Dar’st thou, thou little better thing than earth, 85
Divine his downfall? Say where, when, and how
Cam’st thou by this ill tidings? Speak, thou wretch!

Meanwhile, the queen has been eavesdropping on her gardeners, and she's not happy about what she hears.

She jumps out of the bushes and yells at the Gardener, accusing him of being just like "Old Adam." (According to the Bible, Adam was the first man. He fell from God's grace and got kicked out of the Garden of Eden along with his wife, Eve. In other words, the queen thinks Richard's fall is worse than the fall of mankind, and she's blaming the Gardener for what's happened.)

GARDENER
Pardon me, madam. Little joy have I
To breathe this news, yet what I say is true.
King Richard, he is in the mighty hold 90
Of Bolingbroke.

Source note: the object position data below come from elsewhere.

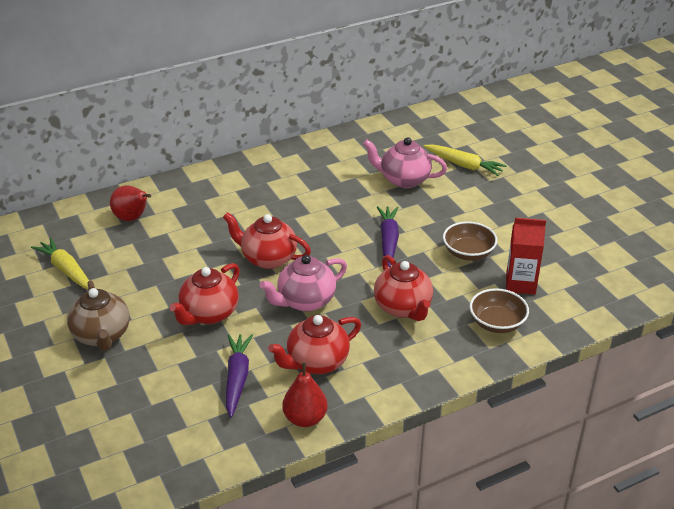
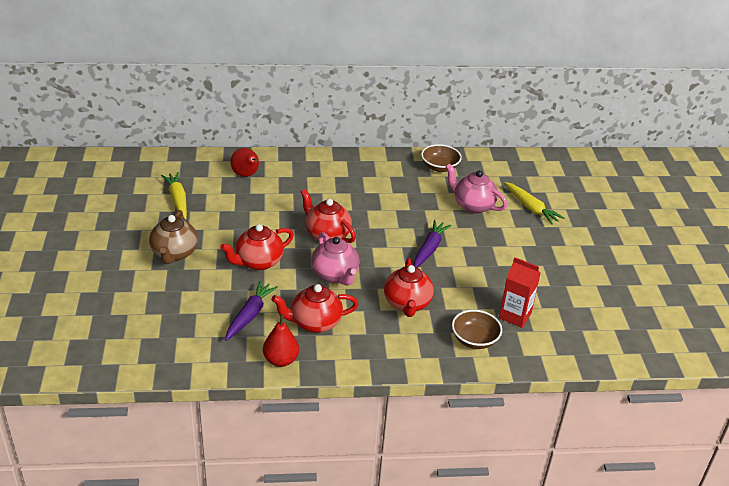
camera: 20 degrees right, 0 degrees up
(305, 301) = (335, 275): pink teapot -> pink teapot turned 105 degrees counterclockwise
(468, 253) = (487, 278): brown bowl -> brown bowl (439, 167)

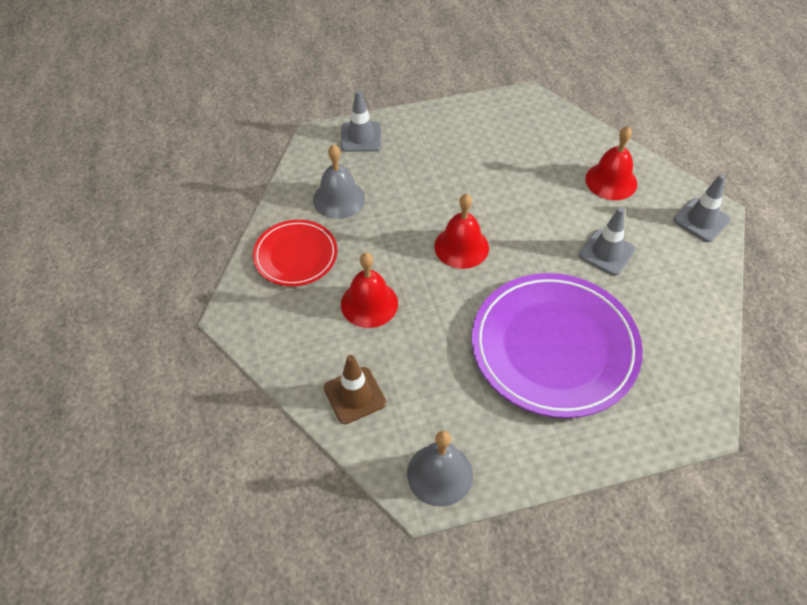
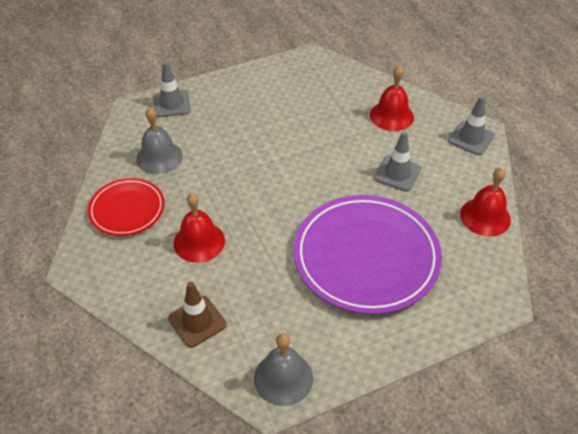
camera: 10 degrees left, 5 degrees down
(461, 247) = (273, 184): red bell -> red bell (485, 216)

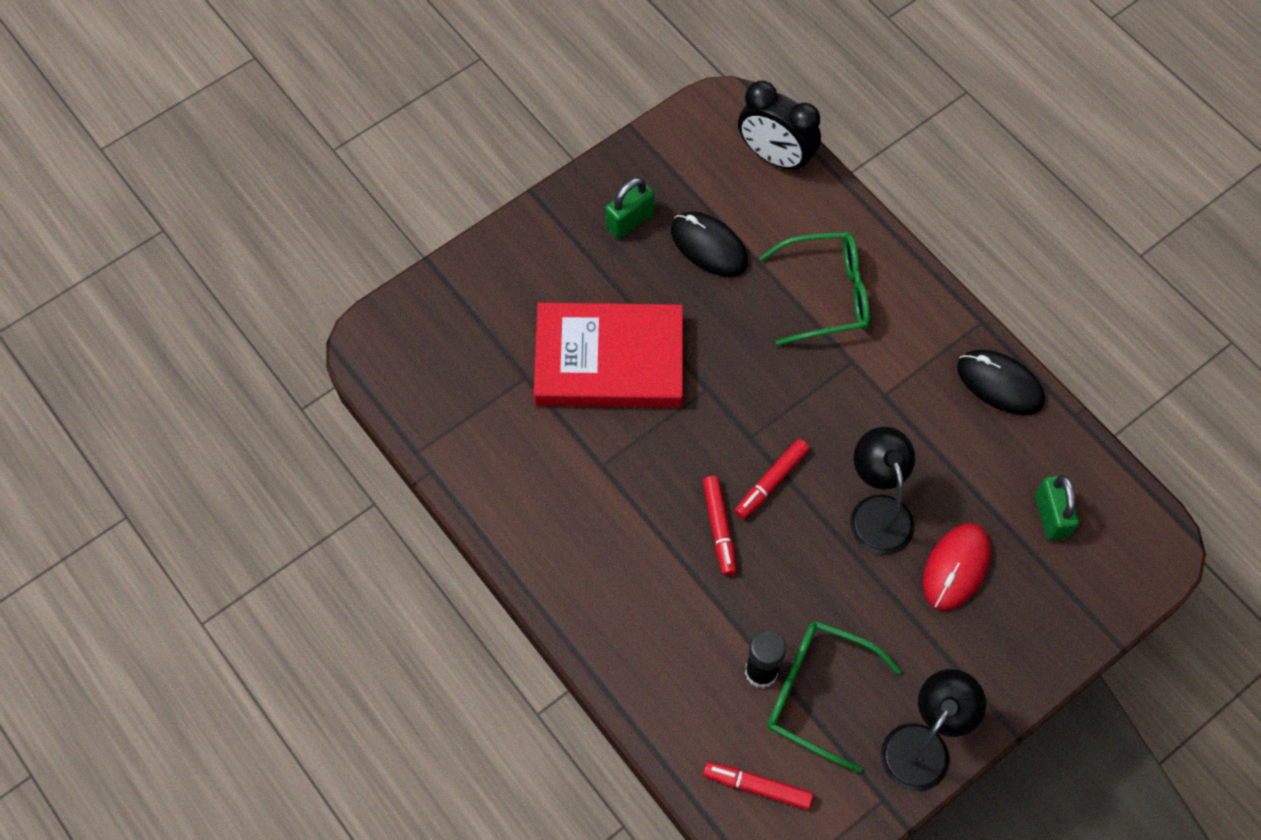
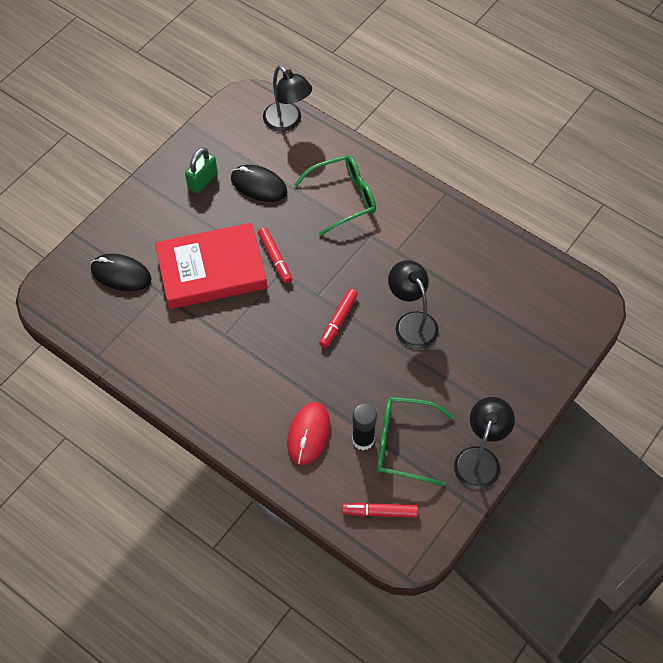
camera: 15 degrees left, 5 degrees down
(719, 528) = (312, 357): red marker -> red marker (275, 258)
(775, 157) = (287, 122): black clock -> black lamp
(956, 568) = (471, 345): red mouse -> red mouse (308, 434)
(999, 384) = (468, 228): black mouse -> black mouse (121, 274)
(1051, 516) = (522, 300): green padlock -> none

Their fortunes both are weighed.
In your lord’s scale is nothing but himself
And some few vanities that make him light,
But in the balance of great Bolingbroke,
Besides himself, are all the English peers, 95
And with that odds he weighs King Richard down.
Post you to London and you will find it so.
I speak no more than everyone doth know.

QUEEN
Nimble mischance, that art so light of foot,
Doth not thy embassage belong to me, 100
And am I last that knows it? O, thou thinkest
To serve me last that I may longest keep
Thy sorrow in my breast. Come, ladies, go
To meet at London London’s king in woe.
What, was I born to this, that my sad look 105
Should grace the triumph of great Bolingbroke?—
Gard’ner, for telling me these news of woe,
Pray God the plants thou graft’st may never grow.

She exits with Ladies.

When she asks him where he heard this news, the Gardener apologizes but insists that what he said was true and is actually pretty common knowledge: Bolingbroke has all the English peers on his side.

The queen is ticked off that she's the last person to find out about this. She curses the Gardener's plants, hoping they won't grow. (Um, okay.)

GARDENER
Poor queen, so that thy state might be no worse,
I would my skill were subject to thy curse. 110
Here did she fall a tear. Here in this place
I’ll set a bank of rue, sour herb of grace.
Rue even for ruth here shortly shall be seen
In the remembrance of a weeping queen.

They exit.

The Gardener feels sorry for the queen and decides to plant some rue, an herb associated with compassion and repentance. He plants the stuff where one of the queen's tears fell.